Double shock in the global pork market
There is a double-shock to be absorbed in the global pork market, as the COVID-19 pandemic is creating new challenges for an industry already impacted by the African swine fever, said a team of analysts from Rabobank. Volatility in pork prices in 2020 is expected to remain present as trade and supply chain disruptions are going to be more frequent. At the same time, the coronavirus pandemic has changed consumer habits in almost every country impacted by the disease and that is going to be another challenge for major players in the field.
"The combined effect of near-term demand destruction and processing interruptions due to labor constraints has weakened producer returns and will slow production growth. Weaker GDP growth could further pressure pork demand, compounding an already challenging operating environment," commented Christine McCracken, Senior Animal Protein Analyst, Rabobank.
Pig prices in the Chinese market are expected to remain elevated as the ASF crisis is far from over and the recovery in the national pig inventory will go slowly this year. "Producer interest in rebuilding remains good, resulting in a sharp upward trend in piglet costs. Continued outbreaks of ASF remain a concern and limit growth for smaller operations. Pork demand has recovered, albeit more slowly than anticipated", said the analysis.
According to a USDA estimate, the 2020 ending hog inventory is expected to increase slightly from 2019 as the decline bottoms out. "With low pork production in 2020 resulting in high pork prices, many Chinese consumers will seek out beef as an alternative protein", according to the USDA report.
The one country that is expected to benefit most of the ASF crisis in Asia is Brazil. Despite Covid-19 disruption, pork exports remain strong, driven by demand from China. Weakness in the Brazilian currency and a shortfall in supply in Asia will support continued growth, helping to offset weaker domestic markets. Nevertheless, possible higher corn costs may limit production.

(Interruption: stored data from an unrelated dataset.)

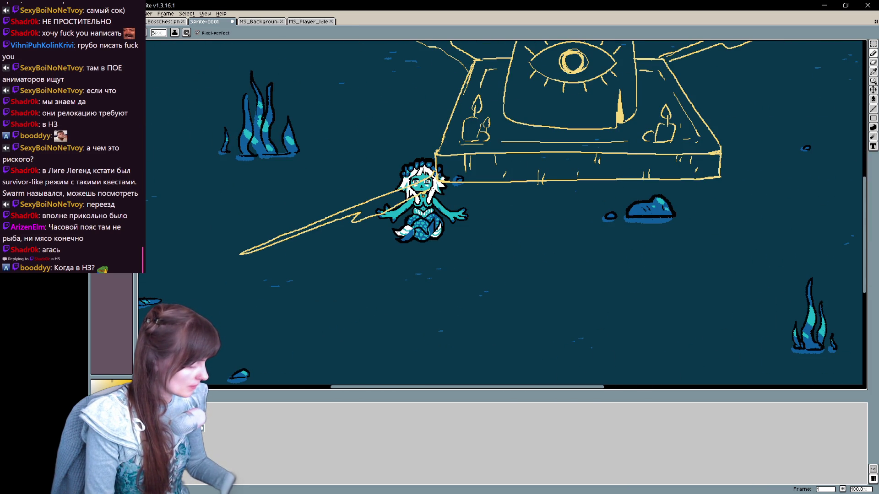
mouse_move(735, 172)
left_mouse_down()
mouse_move(499, 206)
mouse_move(662, 274)
mouse_move(531, 237)
left_mouse_up()
Erase the stray short stroke near the altar while checking the lower tendrils
left_click_drag(482, 226, 603, 264)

The EU, which holds the rank of main pork supplier in the Chinese market, is facing serious threats from the same factor, ASF virus, with two commercial barns in Poland close to the German border hit by the disease in the last couple on months. Still, exports to third-markets from major producers in the bloc such as Spain, Germany, Denmark are running high.
For the US pork industry, the main concerns are related to disruptions in the supply chain and critical labor shortages. Pig prices in the US have dropped 35% in April due to plant closures and bottlenecks in transportation and logistics. "This has created a backlog of hogs, which will quickly reach critical levels given record supplies. Pork values have dropped but have seen some support from exports," according to Rabobank analysis.